The race to develop AI-optimized chips is well and truly underway, with Santa Clara heavyweights Intel and Nvidia being two of the obvious front runners given their expertise in chip making. The companies haven't disclosed how many of their AI-optimized chips have been sold.
However, over a trillion computer chips are expected to be shipped in 2020, according to market data website Statistica. In 2019, Intel's slice of the overall chip market came in at 15.7% and it has been the market leader every year since 2008, with the exception of 2017 when Samsung took the number one spot.
Built in Taiwan by chip manufacturer TSMC, Graphcore's chips are designed to support the development of AI applications and other power hungry software. Traditionally, graphics processing units (GPUs) have been used for intensive computing tasks, such as training an AI model, but their power is limited by their design.
Valued at around $2 billion, Graphcore sells its chips on cards that contain two IPUs each and have a list price of around $10,000. "Obviously, depending on who the customer is there's different discounts that apply and different prices that are negotiated," said Toon.
A deal between Microsoft and Graphcore last November means the four-year-old start-up's chips are now being used on computer servers in Microsoft data centers. As a result, Azure users can use Graphcore's chips to power their applications.
Graphcore's chips have also been incorporated into a new Dell IPU server, providing Graphcore with another route to market.
Over 100 organizations are using Graphcore's hardware in some shape or form, Toon said, calling out universities such as Oxford, Imperial College London and the University of California, Berkeley.
Naming corporate customers is harder, however. Toon declined to comment when asked if U.S. tech giants like Google, Facebook, Amazon and Apple are using the company's chips. "We're a bit careful about customers because sometimes they don't want to say what they're doing," he said.
A couple of firms have, however, spoken publicly about their experience with Graphcore's chips.
European search engine Qwant said it witnessed a 3.5x speed-up in its image search application after adopting Graphcore chips, while hedge fund Carmot Capital said it witnessed speeds 26x faster on certain financial applications.
Microsoft is the biggest of the bunch though and Microsoft researcher Sujeeth Bharadwaj said on Wednesday that he was able to train an AI model to spot pneumonia in chest X-rays in 30 minutes with a Graphcore IPU on Azure.

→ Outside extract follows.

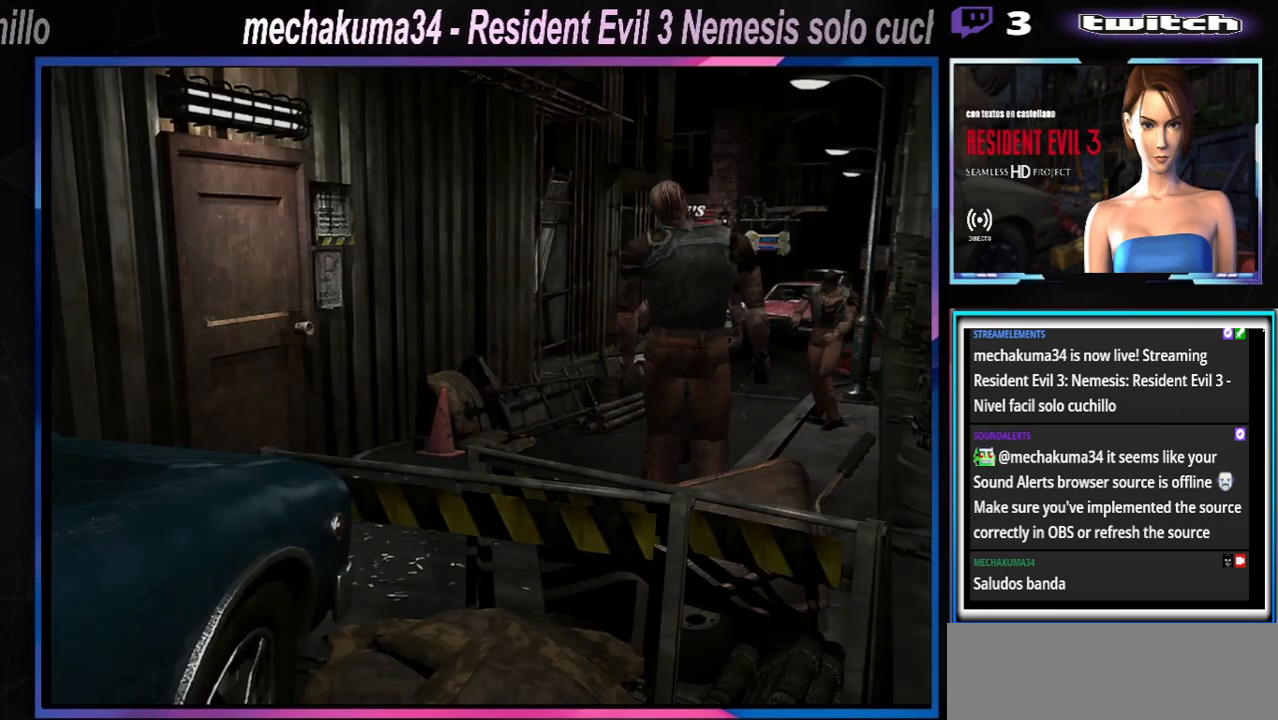
{"buttons": ["X"], "left_stick": "up", "events": [[100, "left_stick", "up"]]}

The same task took him five hours with a high-end GPU system, he said.
"That reduction in time can mean achieving better and unprecedented results much faster," said Bharadwaj, lead researcher at Microsoft Azure.
Graphcore revenues for the last financial year were in the order of $10 million, Toon said, adding that it is now "growing very quickly."
The company has raised over $450 million from the likes of Sequoia, BMW, DeepMind's cofounders and C4 Ventures.
Pascal Cagni, a former VP for Apple in Europe and a partner at C4 Ventures, told CNBC that he backed Graphcore after realizing new machine engines are required to deal with the increasing volumes of data in the world.
"We wanted to show not everything is happening in Santa Clara," said Cagni.
Some of Graphcore's funding has been used to open a new office in Cambridge, which is a major hub for tech talent in the U.K.
Graphcore announced the Cambridge office last May alongside plans to hire 500 additional workers across its locations. Toon said that the overall company headcount currently stands at around 450 people, adding that there are around 30 workers in Cambridge.
Graphcore isn't actively looking for more funding but investors are still trying to secure equity in the company, Toon said.
In 2011, Toon sold previous semiconductor company Icera to Nvidia for around $435 million but this time he wants to go public. "That would be what we would hope to try and achieve," he said.